Ho, hum, more misleading slant from the New York Times. Nothing new here:

[Fox News] The New York Times reported last week that Khalid Sheikh Mohammed, the alleged mastermind of the Sept. 11 terror attacks, was waterboarded 183 times in one month by CIA interrogators. The “183 times” was widely circulated by news outlets throughout the world.

It was shocking. And it was highly misleading. The number is a vast inflation, according to information from a U.S. official and the testimony of the terrorists themselves.

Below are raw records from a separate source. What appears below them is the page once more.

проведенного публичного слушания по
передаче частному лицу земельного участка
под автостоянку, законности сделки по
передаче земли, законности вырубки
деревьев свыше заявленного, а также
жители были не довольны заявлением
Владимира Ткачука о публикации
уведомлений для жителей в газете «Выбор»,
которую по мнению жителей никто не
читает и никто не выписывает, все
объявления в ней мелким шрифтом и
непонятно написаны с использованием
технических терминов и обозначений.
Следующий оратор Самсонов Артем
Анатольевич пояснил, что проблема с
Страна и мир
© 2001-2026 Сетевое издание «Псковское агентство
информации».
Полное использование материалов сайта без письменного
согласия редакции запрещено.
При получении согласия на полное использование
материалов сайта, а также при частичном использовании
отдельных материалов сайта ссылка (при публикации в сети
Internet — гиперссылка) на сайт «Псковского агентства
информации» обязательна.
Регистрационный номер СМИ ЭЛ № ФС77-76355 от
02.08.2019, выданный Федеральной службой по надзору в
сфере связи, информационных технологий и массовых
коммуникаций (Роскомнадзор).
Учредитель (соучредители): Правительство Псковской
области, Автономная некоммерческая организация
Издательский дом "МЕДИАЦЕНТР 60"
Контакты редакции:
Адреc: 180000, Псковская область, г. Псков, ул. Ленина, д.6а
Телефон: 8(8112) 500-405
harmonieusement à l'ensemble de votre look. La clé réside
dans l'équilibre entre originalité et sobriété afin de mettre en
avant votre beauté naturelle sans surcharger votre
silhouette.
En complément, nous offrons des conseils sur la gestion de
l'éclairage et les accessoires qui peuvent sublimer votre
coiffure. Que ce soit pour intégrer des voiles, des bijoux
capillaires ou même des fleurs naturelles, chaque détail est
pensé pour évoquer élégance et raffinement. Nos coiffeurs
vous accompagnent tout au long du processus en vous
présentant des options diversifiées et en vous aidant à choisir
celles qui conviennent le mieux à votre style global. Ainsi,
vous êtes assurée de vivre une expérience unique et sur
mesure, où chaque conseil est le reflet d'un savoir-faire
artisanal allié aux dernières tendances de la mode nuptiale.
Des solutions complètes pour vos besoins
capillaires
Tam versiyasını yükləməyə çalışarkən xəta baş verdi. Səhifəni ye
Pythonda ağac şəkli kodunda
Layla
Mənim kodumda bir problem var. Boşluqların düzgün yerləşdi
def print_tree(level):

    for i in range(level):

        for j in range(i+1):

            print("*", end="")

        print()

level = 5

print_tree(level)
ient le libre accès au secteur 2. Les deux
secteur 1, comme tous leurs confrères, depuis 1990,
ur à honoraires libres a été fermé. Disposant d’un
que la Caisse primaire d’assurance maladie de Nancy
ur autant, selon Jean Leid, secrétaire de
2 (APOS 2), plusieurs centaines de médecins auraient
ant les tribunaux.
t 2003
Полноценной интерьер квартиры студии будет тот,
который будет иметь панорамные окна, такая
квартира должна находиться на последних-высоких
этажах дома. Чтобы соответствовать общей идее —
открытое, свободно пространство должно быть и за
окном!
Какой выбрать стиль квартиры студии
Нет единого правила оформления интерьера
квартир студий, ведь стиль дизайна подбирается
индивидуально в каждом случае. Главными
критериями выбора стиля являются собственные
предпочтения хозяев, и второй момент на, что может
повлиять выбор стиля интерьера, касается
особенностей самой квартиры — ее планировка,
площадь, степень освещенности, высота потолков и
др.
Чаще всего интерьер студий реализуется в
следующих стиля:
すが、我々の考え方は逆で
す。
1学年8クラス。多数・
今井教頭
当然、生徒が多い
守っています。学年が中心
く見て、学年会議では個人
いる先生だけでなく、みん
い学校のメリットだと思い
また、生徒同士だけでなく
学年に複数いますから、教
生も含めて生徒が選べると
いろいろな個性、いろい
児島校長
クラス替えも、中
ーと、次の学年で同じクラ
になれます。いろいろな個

A U.S. official with knowledge of the interrogation program told FOX News that the much-cited figure represents the number of times water was poured onto Mohammed’s face — not the number of times the CIA applied the simulated-drowning technique on the terror suspect.  According to a 2007 Red Cross report, he was subjected a total of “five sessions of ill-treatment.”

“The water was poured 183 times — there were 183 pours,” the official explained, adding that “each pour was a matter of seconds.”

183 pours? What a bargain for Khalid Sheikh Mohammed! If a pour is equal to each of his 3,000 9-11 victims it’s only 1/16th the number he should have received!

How incredibly weak we look before our enemies right now. They must be getting a good laugh at our hand wringing and self-flagellation. And, they are no doubt updating their capture-training methods to reflect exactly how far we are willing to go (or, rather, how far we aren’t).